トランプ氏逮捕に沸く米国
九日午前に亡くなった扇千景(本名=林寛子)元参議院議長は、初の女性参院議長にして初代国土交通相ですから、国交省の美しい揮毫は扇さんの手によるものです。改めて衷心よりお悔やみ申し上げます。
さすがは元宝塚歌劇団の女優にして「梨園の妻」でしたから、行動は大胆にして堂に入ったもので、性格は極めて男性的だったという話をよく聞いていました。概して意外にも宝塚の娘役女優はそうだとも聞きますが、政治家としては、文書さばきが実に見事だったそうです。
国交相時代、全ての国務大臣を襲う「官僚が毎日積み上げていく山のような文書」を、秒速で目を通し処理していくさまは、半ば「女優上がり」と莫迦にしていた職員たちを圧倒したといいます。
その国交省は、今や創価学会(公明党)にすっかり穢されてしまい、霞が関の文書と言えば、総務相時代の高市早苗内閣府特命(経済安全保障)担当相を貶めようとする総務官僚たちの手による怪文書(本物に偽物を混ぜたもの)が出回る始末です。
機密文書の漏洩では、先月二十四日に亡くなって再び脚光を浴びている毎日新聞社政治部の西山太吉元記者が既婚者でありながら外務省の女性職員にしつこく近づき、強引な姦通に及んだ挙げ句、日米「密約」電文とされるものなどを持ち出すよう強要し続けて手に入れ、旧日本社会党の横路孝弘、楢崎弥之助両衆議院議員(当時)に横流しして国家公務員法違反で逮捕、起訴、有罪となった事件がありました。
これのどこをどう切り取れば英雄的行動になるのでしょうか。今なお西山氏の「功績」を讃えようとする左翼・極左の神経こそ、根っから犯罪者気質であると指弾せずにはいられません。

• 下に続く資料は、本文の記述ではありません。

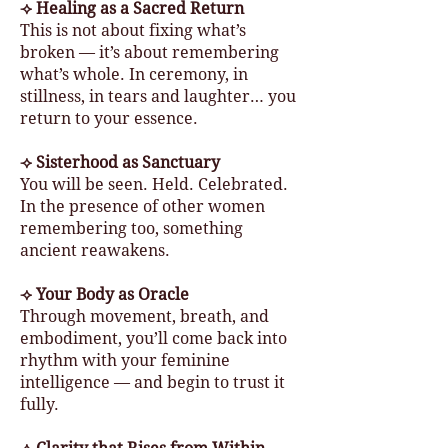
⟢ Healing as a Sacred Return
This is not about fixing what’s
broken — it’s about remembering
what’s whole. In ceremony, in
stillness, in tears and laughter… you
return to your essence.
⟢ Sisterhood as Sanctuary
You will be seen. Held. Celebrated.
In the presence of other women
remembering too, something
ancient reawakens.
⟢ Your Body as Oracle
Through movement, breath, and
embodiment, you’ll come back into
rhythm with your feminine
intelligence — and begin to trust it
fully.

現行憲法(占領憲法)放置の経緯から沖縄県のこと、在日米軍基地提供条約にすぎない日米安全保障条約の問題とは、全く別次元に批判し続けなければならない事件でした。これがわが国の報道権力に於いて未だ賞賛される行為なら、もはや報道に対する国民的信用を得ることを彼ら自身が捨て去ったとしか申しようがありません。
報道権力が堕ちるところまで堕ち始めているのは、この西山事件を省みることなく、総務省の怪文書を嬉嬉として報じていることにも表れています。それにしても、立憲民主党の小西洋之参議院議員が持ち出した文書の、何と質の低いことでしょうか。
行政権力も立法権力も、もう堕ちるところまで堕ち始めているのです。
さて、米国のドナルド・トランプ前大統領は、米国史上初の大統領経験者逮捕となるでしょうか。米国の報道は目下、これ一色です。事件としては小さいので、身柄拘束を伴わず起訴される可能性が高いようです。
ウクライナに露国をそそのかすよう仕向けたことと言い、米民主党のジョー・バイデン大統領が自身と次男の無能さと度を越した愚かさを隠すために事件を煽った可能性も否定できません。トランプ支持者たちがそれを確信すれば、暴動が起きることも予想され、既に治安当局が警戒態勢に入ったそうです。
しかしながら「安倍晋三回顧録」(中央公論新社刊)を拝読しますと、いかに安倍晋三元首相がトランプ大統領の対北韓(北朝鮮)外交で「商売人ゆえお金のかかる軍事行動を忌避していた」ことを北韓に気づかれないようにするか、非常に苦労したさまが読み取れます。
米国の国家安全保障会議(NSC)から安倍首相にトランプ大統領の説得を頼まれることまであったようで、まるで日米関係が逆転していたようにも見て取れますが、一方で占領憲法をどうにもできなかったからこそ「北は、日本が軍事行使できないことを知っているから、『お前なんか、どうせ弱いだろう』と、日本の足元を見てくる。だから、トランプに踏み込んでもらって…」というくだりに、得も言われぬ哀しみを覚えずにはいられません。
経済も外交も、そして北韓が犯人(犯行集団)の拉致事件も、全て占領憲法が足かせになって問題解決しないのです。
占領憲法の問題を解決しなければ「死んでも死にきれない」と言ってくれた東京都の石原慎太郎元都知事も、私が長長と示した占領憲法の問題に理解を示してくれた安倍元首相も、それでもどうにもできないまま亡くなってしまいました。
残った私たちでどうにかするほかないのです。